According to the ICRC, the starting point of any discussion in the protection afforded to women by international humanitarian law is the fact that they are entitled to the same protection as men, be it as civilians or combatants. In addition, recognizing their specific needs, international humanitarian law grants women additional protection and rights.

General protection afforded to both men and women in armed conflict include non-discrimination, principle of humane treatment, and protection against the effects of hostilities, and restriction and prohibitions on the use of specific weapons. Women are afforded specific, additional protection whose aim is to protect them with regard to their particular medical and psychological needs, which are often, but not always, related to their child-bearing role, and for considerations of privacy.

For example, the fourth Geneva Convention provides that expectant mothers are to be the objective of particular protection and respect. In situations of occupation it requires expectant and nursing mothers to be given additional food in proportion to their physiological needs and expressly includes expectant mothers among the persons for whose benefit belligerents may establish hospital an safety zones.

However, those provisions are for international armed conflicts. Non-international conflicts, such as those taking place in Indonesia, could be deemed simpler or even more complicated. After all, as the ICRC says in its October 2001 Women Facing War report, "it is not so easy to distinguish between combatants and non-combatants, especially in wars where there are no front lines, no uniforms and no recognized military structures."

Armed conflict -- be it international or non-international -- causes enormous suffering for those caught up in it. Women experience the conflict in a multitude of ways -- from taking an active part as combatants to being targeted as members of the civilian population or because they are women. Women's experience of war is multifaceted -- it means separation, the loss of family members and livelihood, increased risks of sexual violence, wounding, deprivation and death.

It is clear that the general and specific protection to which women are entitled must become a reality, as the ICRC says. Constant efforts must be made to promote knowledge of and compliance with the obligations of international humanitarian law by as wide an audience as possible and using all available means. "Everyone must be made responsible for improving the plight of women in times of armed conflict, and women themselves must be more closely involved in all measures taken on their behalf."

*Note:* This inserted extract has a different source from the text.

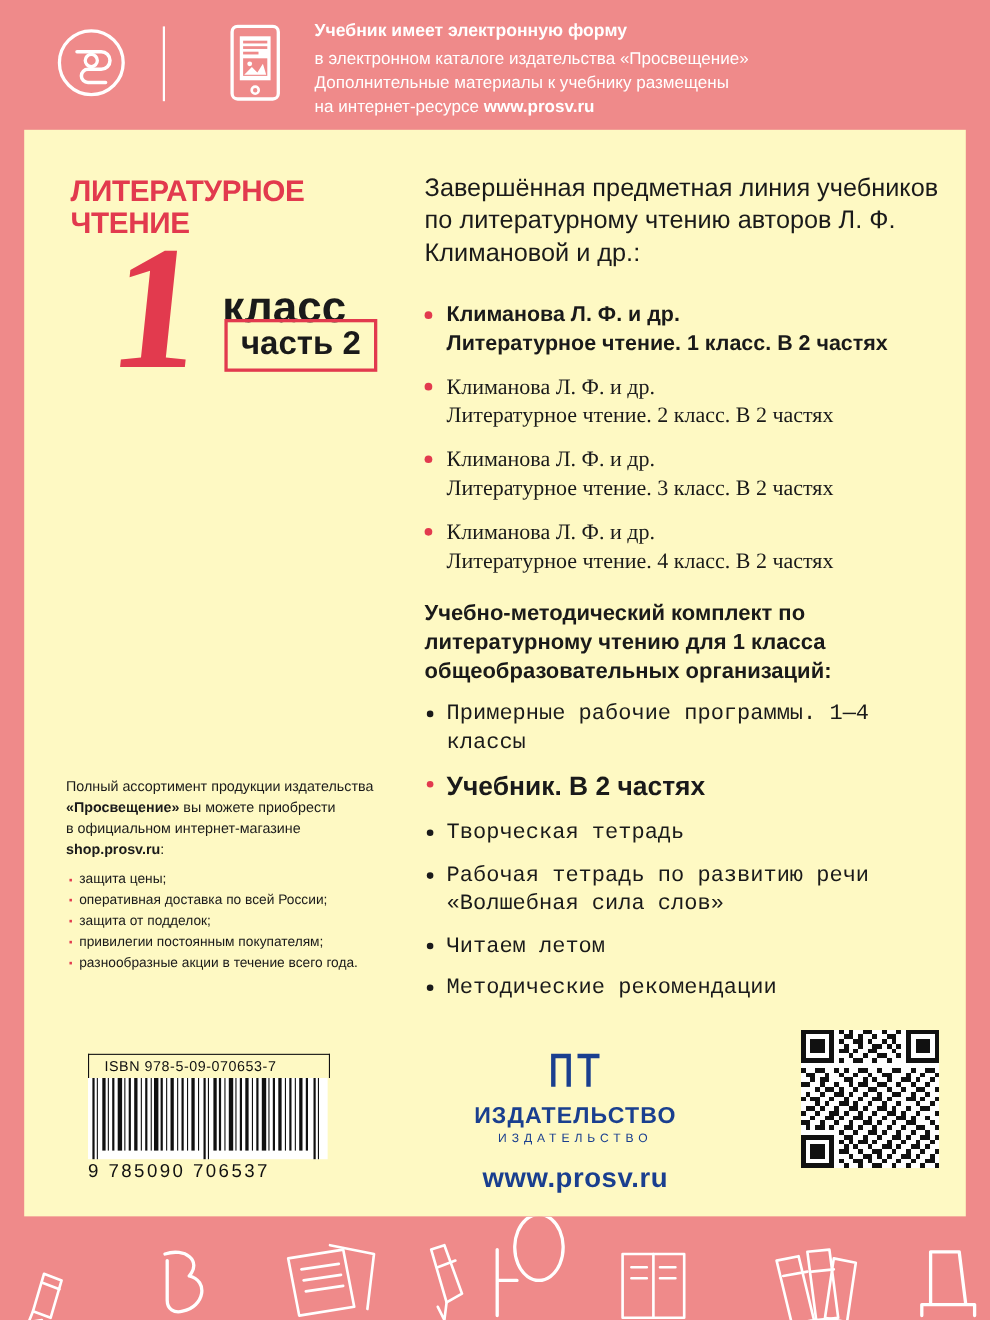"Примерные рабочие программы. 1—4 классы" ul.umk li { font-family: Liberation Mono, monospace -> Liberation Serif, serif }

The question of women's rights and peace is not something that should be taken up only by campaigners of the so-called gender- perspective outlook. It does not take much brain for us to realize how shabbily women are being treated in today's society -- this is simply a matter of humanity or lack of it. Discourse on gender equity is needed but a thump on the head should be delivered to decision makers, from President Megawati Soekarnoputri down to local police and security leaders, and anybody who do not contribute to the betterment of women's lot.

After all they were once mere seeds of life, who owed their existence to the other half of the population: Women.